In a moment I'm going to show you pictures of a fish bone a long-dead Hawaiian native modified to scrape meat from animals he or she had killed to avoid, well, starving to death. To provide perspective and a measure of the distance from these ancestors, here’s the view from the 29th floor of the Sheraton – an unimaginable altitude for the fish-bone-scraper users. Unseen but also relevant is the dinner buffet twenty-nine floors below where I captured this photo, where all eating tools are supplied (including specialized forks), and where more food than our ancestors likely ever saw at one moment is presented alongside what would be to them other mysteries like blue cloth and ice.
Where I was living:
Where they lived, but are gone now:
What is mostly a long sad story for Hawaii and its inhabitants is due to this geological accident: The Hawaiian islands are the largest islands for thousands of miles. Those miles that amount to months on a creaking ship where you can see nothing but water. Hawaii is larger than the Marquesas, Tahiti, and the many other Pacific Ocean volcano burps that resulted in mostly dry land. Hawaii is large enough to grow serious crops, develop animal husbandry, and hone related skills like language, agriculture, tool technology and what might be called other vices. This means that everyone on a ship around 1500 AD wants to visit Hawaii. Since they carry and share their germs, the moment they land, 9 of every 10 Hawaiians were doomed, since they had no immunity to the diseases carried by their visitors.
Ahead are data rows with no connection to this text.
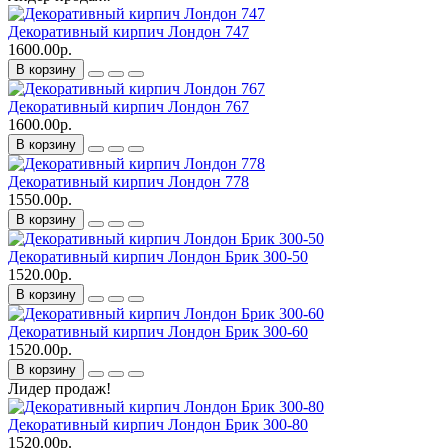
Декоративный кирпич Лондон 747
1600.00р.
В корзину
Декоративный кирпич Лондон 767
1600.00р.
В корзину
Декоративный кирпич Лондон 778
1550.00р.
В корзину
Декоративный кирпич Лондон Брик 300-50
1520.00р.
В корзину
Декоративный кирпич Лондон Брик 300-60
1520.00р.
В корзину
Лидер продаж!
Декоративный кирпич Лондон Брик 300-80
1520.00р.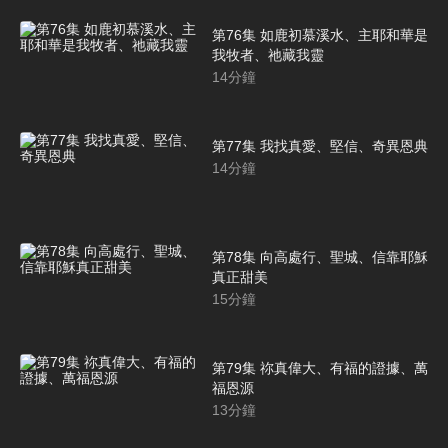
第76集 如鹿初慕溪水、主耶和華是
我牧者、祂藏我靈
14
分鐘
第77集 我找真愛、堅信、奇異恩典
14
分鐘
第78集 向高處行、聖城、信靠耶穌
真正甜美
15
分鐘
第79集 祢真偉大、有福的證據、萬
福恩源
13
分鐘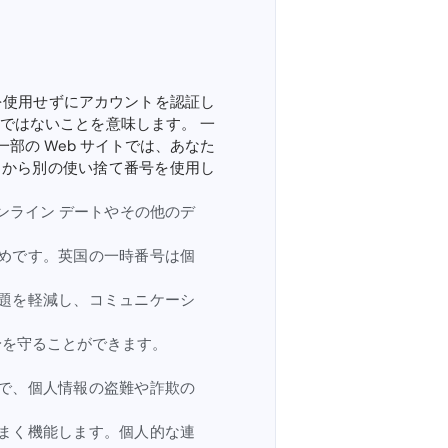
を使用せずにアカウントを認証し
ではないことを意味します。 一
一部の Web サイトでは、あなた
トから別の使い捨て番号を使用し
ンライン デートやその他のデ
めです。英国の一時番号は個
題を軽減し、コミュニケーシ
身を守ることができます。
で、個人情報の盗難や詐欺の
まく機能します。個人的な連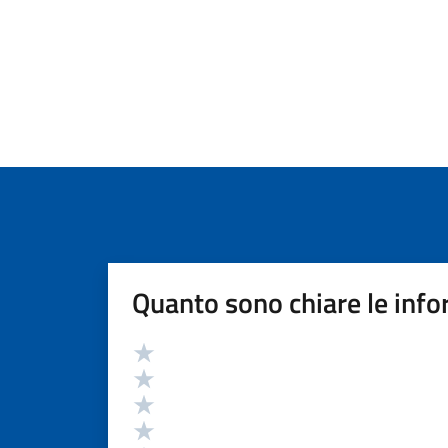
Quanto sono chiare le info
Valutazione
Valuta 5 stelle su 5
Valuta 4 stelle su 5
Valuta 3 stelle su 5
Valuta 2 stelle su 5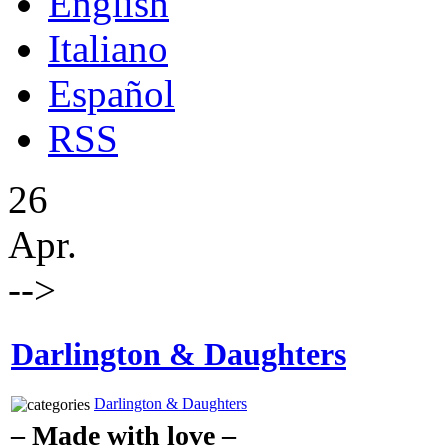
English
Italiano
Español
RSS
26
Apr.
-->
Darlington & Daughters
Darlington & Daughters
– Made with love –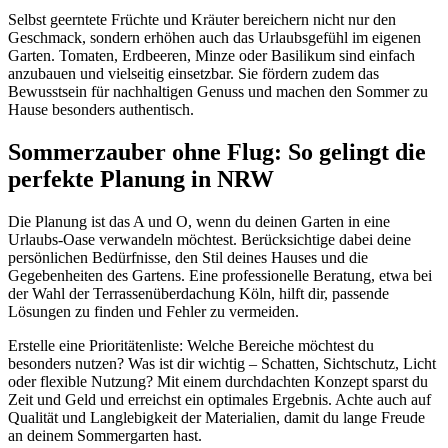
Selbst geerntete Früchte und Kräuter bereichern nicht nur den
Geschmack, sondern erhöhen auch das Urlaubsgefühl im eigenen
Garten. Tomaten, Erdbeeren, Minze oder Basilikum sind einfach
anzubauen und vielseitig einsetzbar. Sie fördern zudem das
Bewusstsein für nachhaltigen Genuss und machen den Sommer zu
Hause besonders authentisch.
Sommerzauber ohne Flug: So gelingt die
perfekte Planung in NRW
Die Planung ist das A und O, wenn du deinen Garten in eine
Urlaubs-Oase verwandeln möchtest. Berücksichtige dabei deine
persönlichen Bedürfnisse, den Stil deines Hauses und die
Gegebenheiten des Gartens. Eine professionelle Beratung, etwa bei
der Wahl der Terrassenüberdachung Köln, hilft dir, passende
Lösungen zu finden und Fehler zu vermeiden.
Erstelle eine Prioritätenliste: Welche Bereiche möchtest du
besonders nutzen? Was ist dir wichtig – Schatten, Sichtschutz, Licht
oder flexible Nutzung? Mit einem durchdachten Konzept sparst du
Zeit und Geld und erreichst ein optimales Ergebnis. Achte auch auf
Qualität und Langlebigkeit der Materialien, damit du lange Freude
an deinem Sommergarten hast.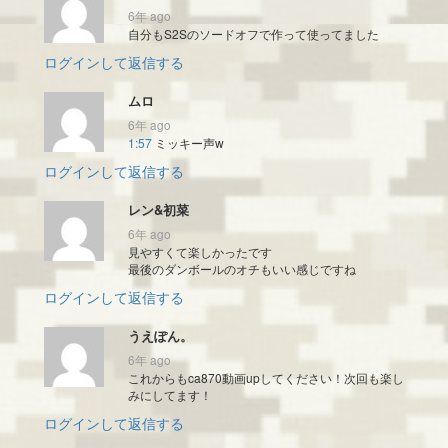
6年 ago
自分もS2Sのソードオフで作って使ってました
ログインして返信する
ムロ
6年 ago
1:57
ミッキー声w
ログインして返信する
レン&初菜
6年 ago
見やすくて楽しかったです
最後のダンボールのオチもいい感じですね
ログインして返信する
うえぽん。
6年 ago
これからもca870動画upしてください！次回も楽し
みにしてます！
ログインして返信する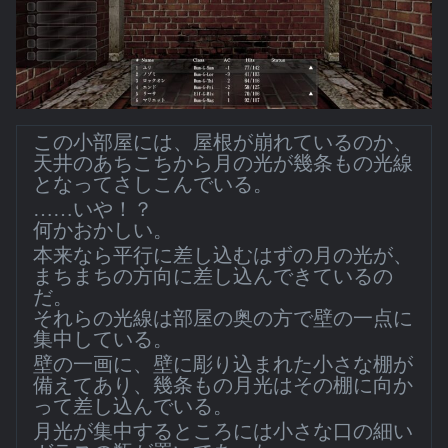
この小部屋には、屋根が崩れているのか、
天井のあちこちから月の光が幾条もの光線
となってさしこんでいる。
……いや！？
何かおかしい。
本来なら平行に差し込むはずの月の光が、
まちまちの方向に差し込んできているの
だ。
それらの光線は部屋の奥の方で壁の一点に
集中している。
壁の一画に、壁に彫り込まれた小さな棚が
備えてあり、幾条もの月光はその棚に向か
って差し込んでいる。
月光が集中するところには小さな口の細い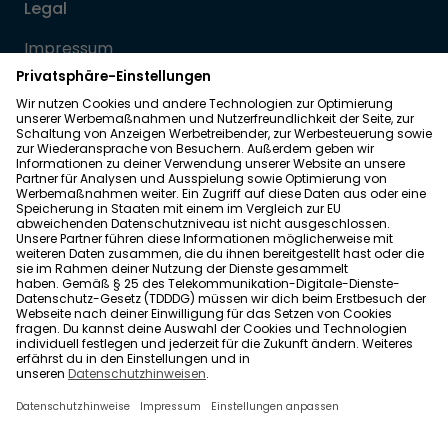
Legal
Impressum
Datenschutz
Allgemeine Geschäftsbedingungen
Barrierefreiheit
Wohnglück folgen
Nach oben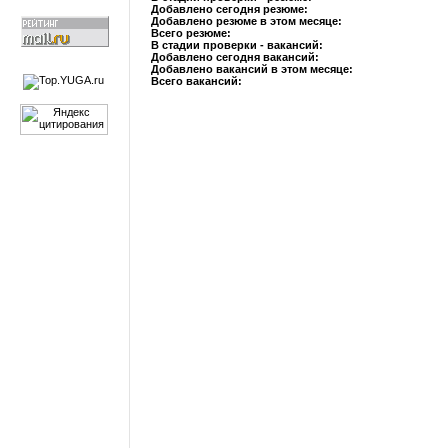
Добавлено сегодня резюме:
Добавлено резюме в этом месяце:
Всего резюме:
В стадии проверки - вакансий:
Добавлено сегодня вакансий:
Добавлено вакансий в этом месяце:
Всего вакансий:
The site we explored was most likely a “Pre contact” site, meaning it was inhabited before contact with (mainly) western civilization. Captain Cook came here (and was killed here), but so did many others, among them Vancouver, many others, and now the three of us, who we can safely say followed the people who put up the No Trespassing signs.
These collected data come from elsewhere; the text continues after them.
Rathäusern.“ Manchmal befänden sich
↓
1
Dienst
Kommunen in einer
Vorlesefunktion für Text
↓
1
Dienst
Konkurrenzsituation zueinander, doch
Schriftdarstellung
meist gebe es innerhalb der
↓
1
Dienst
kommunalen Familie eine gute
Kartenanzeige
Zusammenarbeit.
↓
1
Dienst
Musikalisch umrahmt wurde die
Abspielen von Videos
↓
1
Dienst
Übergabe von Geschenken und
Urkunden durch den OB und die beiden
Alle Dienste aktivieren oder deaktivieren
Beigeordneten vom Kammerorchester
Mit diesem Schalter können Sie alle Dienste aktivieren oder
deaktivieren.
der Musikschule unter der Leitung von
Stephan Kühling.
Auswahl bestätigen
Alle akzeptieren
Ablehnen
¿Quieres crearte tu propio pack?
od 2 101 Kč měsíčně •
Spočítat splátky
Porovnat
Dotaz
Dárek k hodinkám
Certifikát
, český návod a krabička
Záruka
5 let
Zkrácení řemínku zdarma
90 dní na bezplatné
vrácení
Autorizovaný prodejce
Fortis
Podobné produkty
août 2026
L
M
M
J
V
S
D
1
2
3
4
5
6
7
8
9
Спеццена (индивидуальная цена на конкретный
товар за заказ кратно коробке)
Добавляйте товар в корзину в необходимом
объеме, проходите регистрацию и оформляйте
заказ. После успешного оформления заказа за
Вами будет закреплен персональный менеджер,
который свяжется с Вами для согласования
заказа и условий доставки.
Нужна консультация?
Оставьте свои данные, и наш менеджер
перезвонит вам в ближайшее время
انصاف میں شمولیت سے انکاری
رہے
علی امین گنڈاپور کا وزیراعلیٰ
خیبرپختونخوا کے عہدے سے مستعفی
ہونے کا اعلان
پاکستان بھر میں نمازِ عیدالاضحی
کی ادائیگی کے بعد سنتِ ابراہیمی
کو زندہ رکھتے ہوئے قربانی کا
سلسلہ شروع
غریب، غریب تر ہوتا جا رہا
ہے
Right after those signs, there's a steep hill that leads to an overhang, which is where you and I would want to live five hundred years ago.
At first this place looks unremarkable, but our guide points out things that I had missed. Overhanging rock for shelter, a large flat stone for grinding poi, places that would be good for sleeping. And this all seems circumstantial, something that's open for interpretation, like seeing faces in the clouds, until he kneels to dig a bit beneath a rock outcropping, and he plucks these things from the dirt:
These are fish bone tools. The last one, single bone in hand, has been modified, broken and sculpted, to facilitate scraping meet from a fish. An ancient fork. We are about a mile from the ocean, and the inescapable fact is that the parts of fish we're finding here were brought here by someone long ago, someone who was hungry. It's likely been hundreds of years since this particular fish was eaten, but this morning it seems like we just missed them by a few minutes. Had I not stopped for coffee, we'd be having sushi with these folks.
There's other evidence too. Here's a flat stone bearing the marks (beneath moss) were poi was ground:
Perhaps this is a tool they used? This is coral, and we're not near the ocean.
And here, what appears to be the remnants of a stone wall:
We begin to appreciate that this place is very old, with the silent signs of people who arranged stones, prepared food they hunted or plucked from plants that are likely descendants of the ones we're walking around this morning.
The site has a spot that affords a great view of the ocean to the north, and pools where they raised shrimp, like we do now. The only thing that would have been missing is the road.